Small scale open space in Wellington: This very small public space in the middle of a residental area works as a amphitheatre and is located in front of the comunity centre. Place of trees used in Maori culture Cabbage tree: A whole book of Maori stories could be written about the common cabbage tree, which is a familiar part of the New Zealand landscape. This is a plant of many namesthe palm-lily, asphodel, cordyline Australia of the botanist, and the ti or whanake of the Maori. Its tall trunks and sword like leaves are found everywhere in the rural parts of the country. To South Island natives the ti-kouka, as it is usually called there, was something more than a landscape ornament or a shade for the tribal altar of incantation. It was their sweets tree; it supplied the sugar they loved as the stem and taproot have a sweet sap that made them a prized delicacy. When a cabbage tree is broken it shoots up and grows a new head of leaves.This power of renewal was the subject of proverbs (Orball,1996:97).
Conclusions
Although there are lots of differences in the two countrys climates, nature in both countries has had an important role in forming their culture. Nature guarded by gods and signs of natural elements are seen in the carvings, art, literature, and legends in both cultures. The existence of sacred trees and water and other natural elements emphasises the role of natural elements as cultural symbols. For Maori, trees that played an important role in their daily life and were used as food or for making hunting equipment or buildings were more important than those which were rarely found. The common trees were worshiped and have entered into proverbs and literature and most most of them are native or available in different parts of the country. In Iran because of the arid climate the people always wished for paradise and they tended to create ideal places to live, so all sacred water and trees from this perspective are symbols of paradise, as seen in Persian gardens, and most of the scared trees are exotic. The use of trees in abstract form emphasises the importance of these elements as a sign of culture in both large public squares where abstract and natural trees are used. At the small scale just natural trees are used but these still have cultural significance. Abstract forms of trees used as symbols do not define spaces in the examples in this paper. In Iran trees are used for embodying the idea of paradise and making the scenes for the story even while they work as a decorative fence. The rows of natural cypress trees in Iran are rooted in the traditional patterns of planting in Persian gardens.
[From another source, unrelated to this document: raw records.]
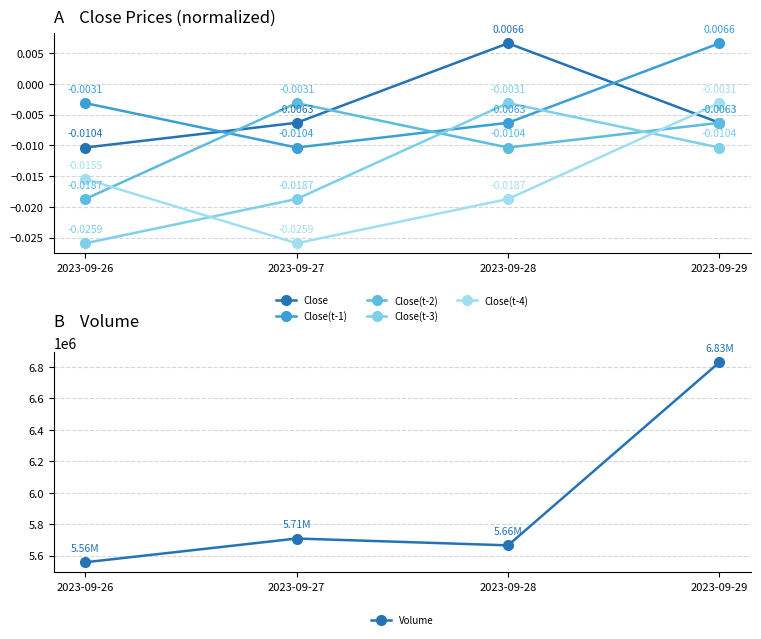

Between 2023-09-26 and 2023-09-27, which series saw the biggest shift?

Volume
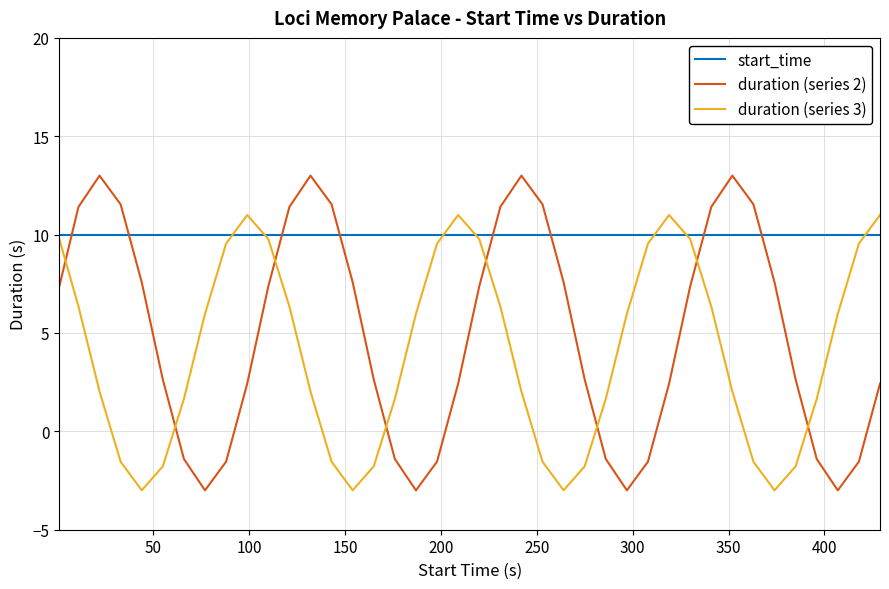

List the series in order of their overall mean, lowest first.

duration (series 3), duration (series 2), start_time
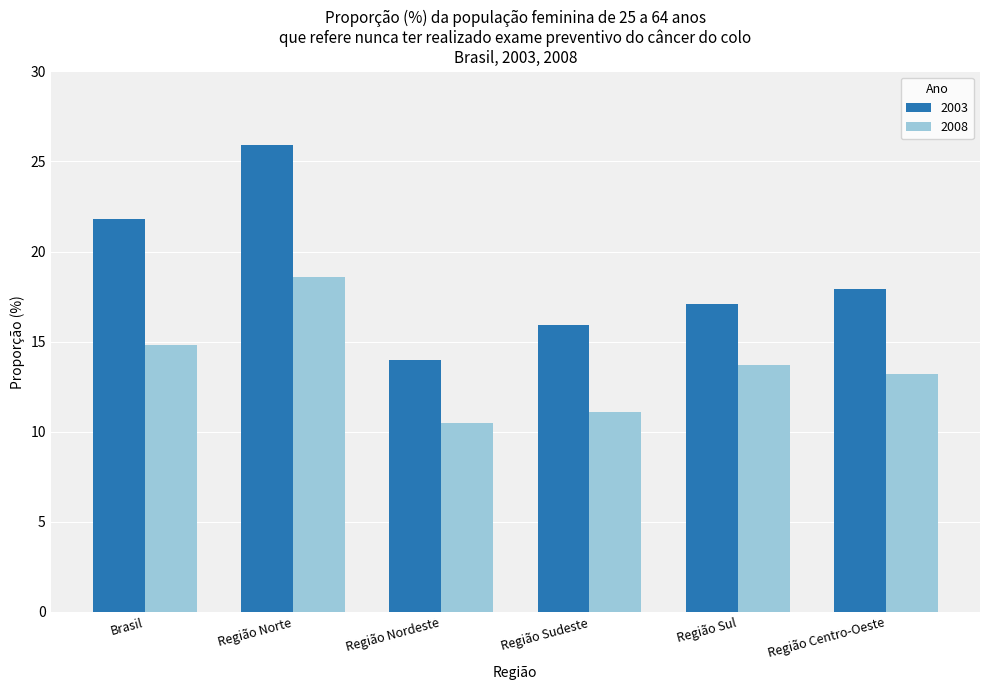

What is the maximum value for 2003?

25.9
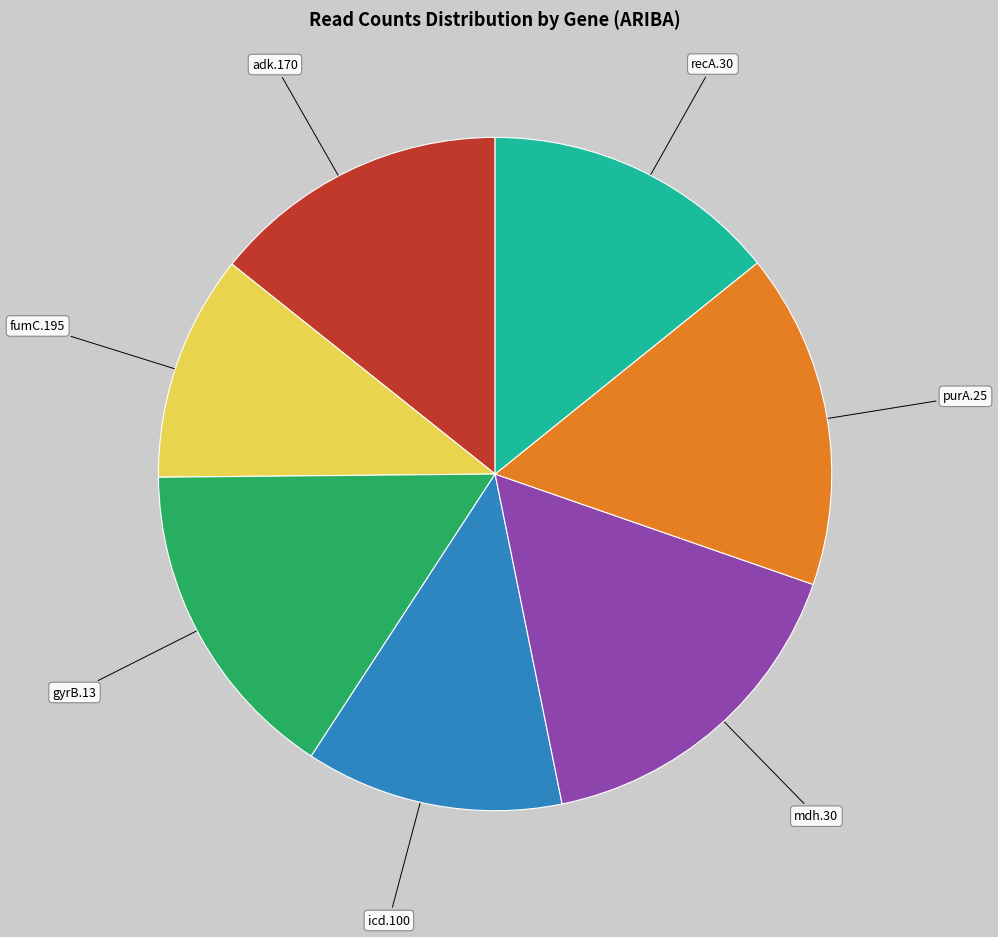

Combined, do purA.25 and gyrB.13 account for over 50%?

No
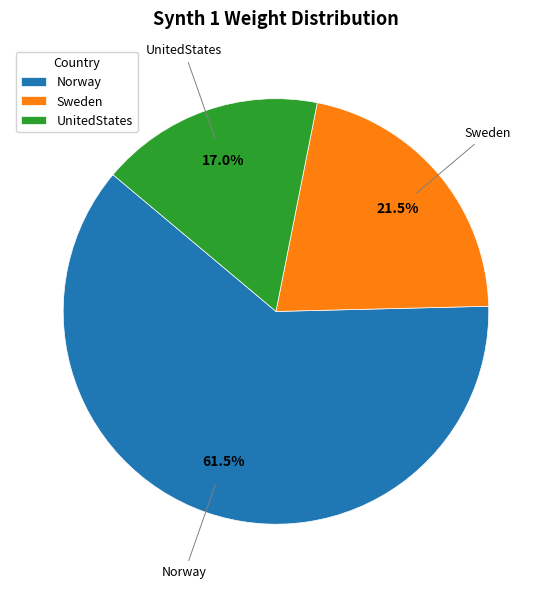

Rank the categories by value from lowest to highest.

UnitedStates, Sweden, Norway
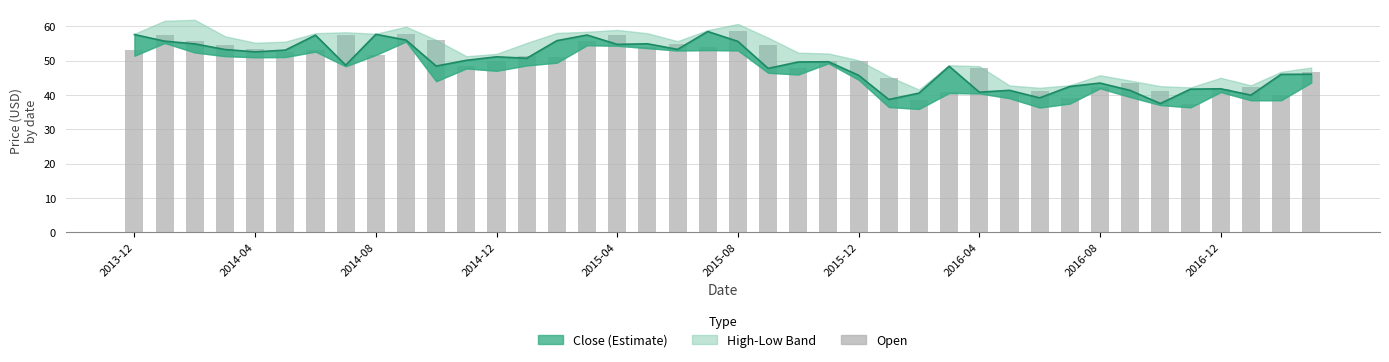

Reading right to left, what are all the values shown in this chart?

46.5	40.0	42.3	41.8	37.5	41.2	43.4	42.3	39.2	41.0	40.8	48.0	40.9	38.6	45.0	49.8	49.9	47.8	54.5	58.6	53.9	55.0	54.0	57.4	55.8	51.1	51.3	49.8	48.6	56.0	57.8	51.8	57.5	53.0	52.5	53.4	54.5	55.7	57.6	53.1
In New Zealand abstract tree forms are used for emphasising entrance or as symbolic columns. The use of a single tree in the centre of both small squares gives the spaces symbolic meaning. In all examples designers have used the most important trees to make vernacular spaces.
Trees in all spaces work as identifying elements for people. People will mention the tree when asked for an address or when they recall their memory of this space. This anecdotal information has led to the current research where a full survey of the significance of natural elements for people in public spaces is to be undertaken.